We all need to love each other more. Love conquers hate. Love is love is love is love is love is…
…all really nice to say, but these and other proclamations in the aftermath of the Orlando mass shooting are ultimately tired platitudes that do nothing to curb extremism and violence. They are a relic, hippie ’70s attitude when offered as an answer to stopping mass shootings.
Their implication, of course, is that hatred fuels bloodshed and love is the best weapon to combat it. However, it’s also a notion that naively masks the value of its opposite feeling.
Hate is a powerful, essential emotion. But shame on you for even thinking about expressing it. We live in a PC culture that focuses so intently, so childishly, so relentlessly on the significance of love that hatred has mutated into a taboo feeling. When you hate, you show how weak-willed you are. Strong people rise above. They take the high road. They sit on Oprah’s couch to explain how they’ve forgiven, but not forgotten (another nonsensical cliché). They describe loving their enemies. They talk about love in such a way that if you, too, can’t muster the fortitude to banish hate from your heart, then you will always be a bitter, unhappy person.
What are these people smoking? And why are the rest of us drinking this disgusting Kool-Aid?
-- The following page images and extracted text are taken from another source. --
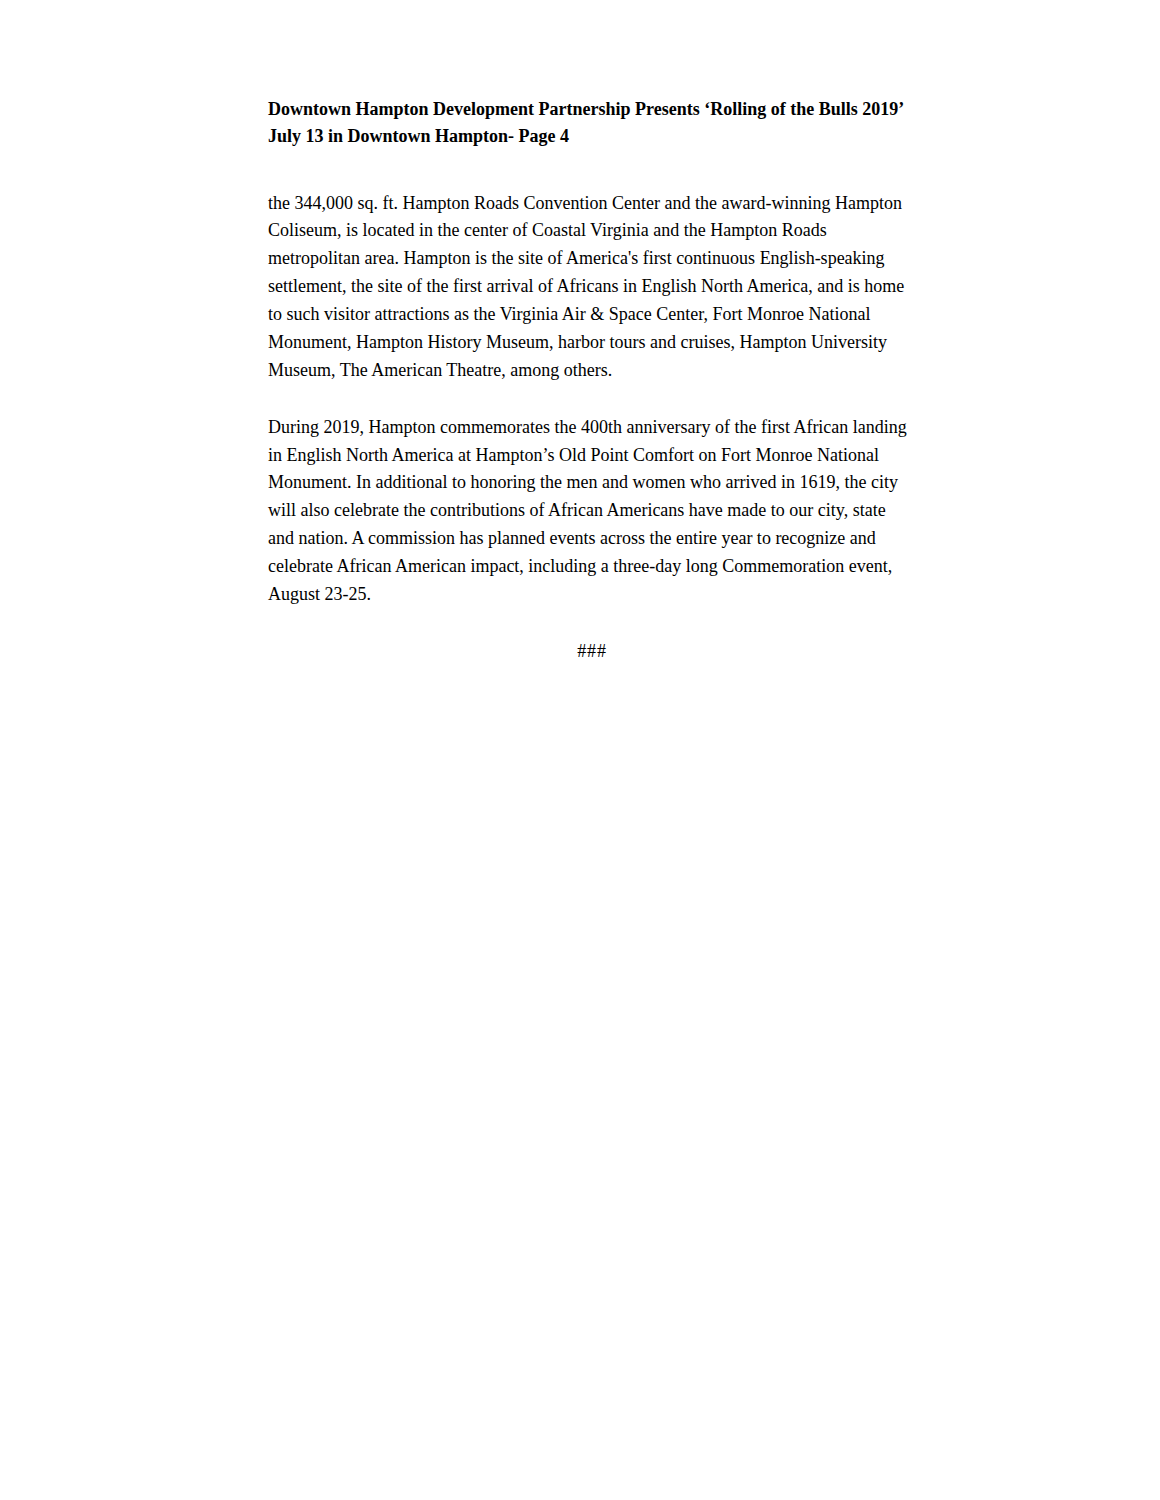Downtown Hampton Development Partnership Presents ‘Rolling of the Bulls 2019’ July 13 in Downtown Hampton- Page 4
the 344,000 sq. ft. Hampton Roads Convention Center and the award-winning Hampton Coliseum, is located in the center of Coastal Virginia and the Hampton Roads metropolitan area. Hampton is the site of America's first continuous English-speaking settlement, the site of the first arrival of Africans in English North America, and is home to such visitor attractions as the Virginia Air & Space Center, Fort Monroe National Monument, Hampton History Museum, harbor tours and cruises, Hampton University Museum, The American Theatre, among others.
During 2019, Hampton commemorates the 400th anniversary of the first African landing in English North America at Hampton’s Old Point Comfort on Fort Monroe National Monument. In additional to honoring the men and women who arrived in 1619, the city will also celebrate the contributions of African Americans have made to our city, state and nation. A commission has planned events across the entire year to recognize and celebrate African American impact, including a three-day long Commemoration event, August 23-25.
###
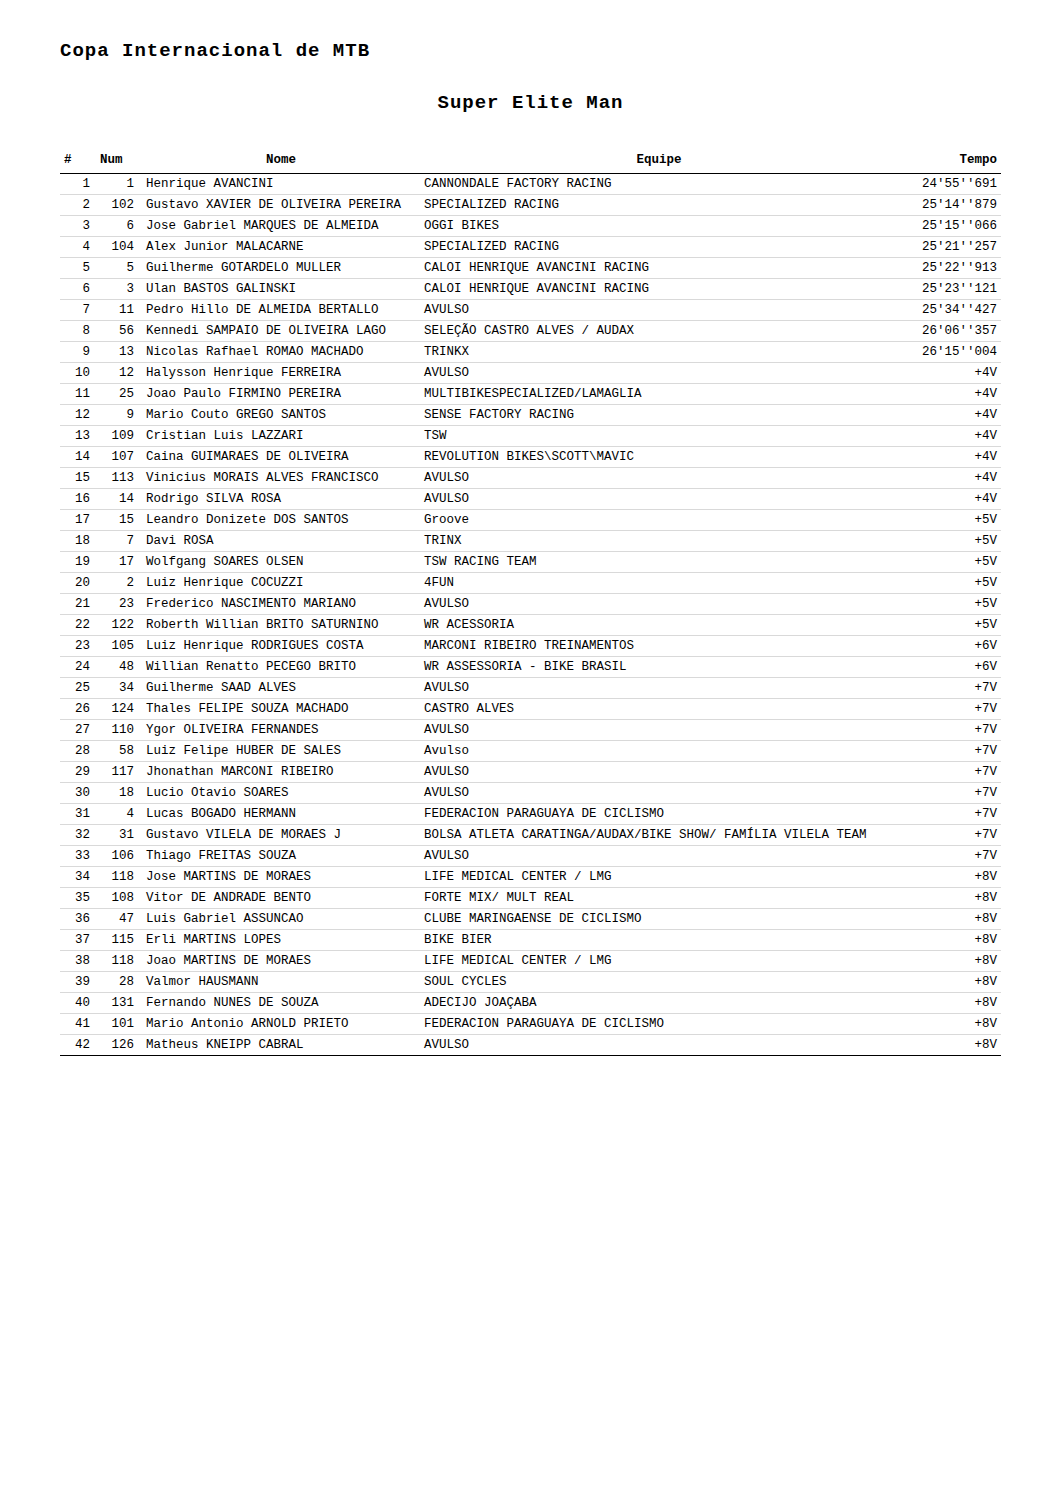Copa Internacional de MTB
Super Elite Man
| # | Num | Nome | Equipe | Tempo |
| --- | --- | --- | --- | --- |
| 1 | 1 | Henrique AVANCINI | CANNONDALE FACTORY RACING | 24'55''691 |
| 2 | 102 | Gustavo XAVIER DE OLIVEIRA PEREIRA | SPECIALIZED RACING | 25'14''879 |
| 3 | 6 | Jose Gabriel MARQUES DE ALMEIDA | OGGI BIKES | 25'15''066 |
| 4 | 104 | Alex Junior MALACARNE | SPECIALIZED RACING | 25'21''257 |
| 5 | 5 | Guilherme GOTARDELO MULLER | CALOI HENRIQUE AVANCINI RACING | 25'22''913 |
| 6 | 3 | Ulan BASTOS GALINSKI | CALOI HENRIQUE AVANCINI RACING | 25'23''121 |
| 7 | 11 | Pedro Hillo DE ALMEIDA BERTALLO | AVULSO | 25'34''427 |
| 8 | 56 | Kennedi SAMPAIO DE OLIVEIRA LAGO | SELEÇÃO CASTRO ALVES / AUDAX | 26'06''357 |
| 9 | 13 | Nicolas Rafhael ROMAO MACHADO | TRINKX | 26'15''004 |
| 10 | 12 | Halysson Henrique FERREIRA | AVULSO | +4V |
| 11 | 25 | Joao Paulo FIRMINO PEREIRA | MULTIBIKESPECIALIZED/LAMAGLIA | +4V |
| 12 | 9 | Mario Couto GREGO SANTOS | SENSE FACTORY RACING | +4V |
| 13 | 109 | Cristian Luis LAZZARI | TSW | +4V |
| 14 | 107 | Caina GUIMARAES DE OLIVEIRA | REVOLUTION BIKES\SCOTT\MAVIC | +4V |
| 15 | 113 | Vinicius MORAIS ALVES FRANCISCO | AVULSO | +4V |
| 16 | 14 | Rodrigo SILVA ROSA | AVULSO | +4V |
| 17 | 15 | Leandro Donizete DOS SANTOS | Groove | +5V |
| 18 | 7 | Davi ROSA | TRINX | +5V |
| 19 | 17 | Wolfgang SOARES OLSEN | TSW RACING TEAM | +5V |
| 20 | 2 | Luiz Henrique COCUZZI | 4FUN | +5V |
| 21 | 23 | Frederico NASCIMENTO MARIANO | AVULSO | +5V |
| 22 | 122 | Roberth Willian BRITO SATURNINO | WR ACESSORIA | +5V |
| 23 | 105 | Luiz Henrique RODRIGUES COSTA | MARCONI RIBEIRO TREINAMENTOS | +6V |
| 24 | 48 | Willian Renatto PECEGO BRITO | WR ASSESSORIA - BIKE BRASIL | +6V |
| 25 | 34 | Guilherme SAAD ALVES | AVULSO | +7V |
| 26 | 124 | Thales FELIPE SOUZA MACHADO | CASTRO ALVES | +7V |
| 27 | 110 | Ygor OLIVEIRA FERNANDES | AVULSO | +7V |
| 28 | 58 | Luiz Felipe HUBER DE SALES | Avulso | +7V |
| 29 | 117 | Jhonathan MARCONI RIBEIRO | AVULSO | +7V |
| 30 | 18 | Lucio Otavio SOARES | AVULSO | +7V |
| 31 | 4 | Lucas BOGADO HERMANN | FEDERACION PARAGUAYA DE CICLISMO | +7V |
| 32 | 31 | Gustavo VILELA DE MORAES J | BOLSA ATLETA CARATINGA/AUDAX/BIKE SHOW/ FAMÍLIA VILELA TEAM | +7V |
| 33 | 106 | Thiago FREITAS SOUZA | AVULSO | +7V |
| 34 | 118 | Jose MARTINS DE MORAES | LIFE MEDICAL CENTER / LMG | +8V |
| 35 | 108 | Vitor DE ANDRADE BENTO | FORTE MIX/ MULT REAL | +8V |
| 36 | 47 | Luis Gabriel ASSUNCAO | CLUBE MARINGAENSE DE CICLISMO | +8V |
| 37 | 115 | Erli MARTINS LOPES | BIKE BIER | +8V |
| 38 | 118 | Joao MARTINS DE MORAES | LIFE MEDICAL CENTER / LMG | +8V |
| 39 | 28 | Valmor HAUSMANN | SOUL CYCLES | +8V |
| 40 | 131 | Fernando NUNES DE SOUZA | ADECIJO JOAÇABA | +8V |
| 41 | 101 | Mario Antonio ARNOLD PRIETO | FEDERACION PARAGUAYA DE CICLISMO | +8V |
| 42 | 126 | Matheus KNEIPP CABRAL | AVULSO | +8V |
I am bitter and unhappy about many things, especially the level of violence that many politicians ignore, if not outright support by refusing to pass commonsense gun laws. You should be bitter and unhappy about this too.
There is love in my heart, but there is also room for hate. Because guess what? It’s OK to hate!
What’s more, when you hate, hate with a passion. I hate the Orlando shooter. I hate people who hurt animals. I hate people who hurt people. I hate Donald Trump. But I am not going to kill any of these individuals—not because I don’t despise them enough, and not because I’d go to jail (well, maybe partly that). It’s because I’m sensible and rational and think there are other ways to fix problems.
We need to hate as much as we need to love, and we need to do so with a purpose. By hating certain people, by hating the way a good number of our politicians behave, by hating the fact that someone can so easily purchase a weapon of war and walk into a bar and snuff out the lives of 49 people, perhaps we may eventually spur real positive change.
On the other hand, skipping down an imaginary street filled with butterflies and unicorns and rainbows, singing phrases of love is not a solution. It’s nothing.
It’s not even nothing. It’s worse because insisting we need to love more and not creating space for purposeful hate is itself part of the problem.
Never mind that all this rhetoric about love doesn’t even make clear whom we are supposed to love. Certainly, I don’t love the Orlando shooter or any terrorists. But I also don’t love the victims. I didn’t know them. I love my mom, I love some other people, and that’s about it. Furthermore, I don’t need you to love me.
What I need is for us all to please stop talking about loving our fellow man as if loving complete strangers makes any sense? Rather than throw out feel-good, fluffy banalities, let’s concentrate on concrete solutions. We are all entitled to our feelings. We are not entitled to our actions. And in the end, to fight gun violence, we are better off focusing on the latter. So like I said last week, call your elected officials and tell them they will only get your vote if they work to enact stricter gun control.
Hate did not cause people to die in Orlando. Easy access to semi-automatic weapons did. This is not complicated.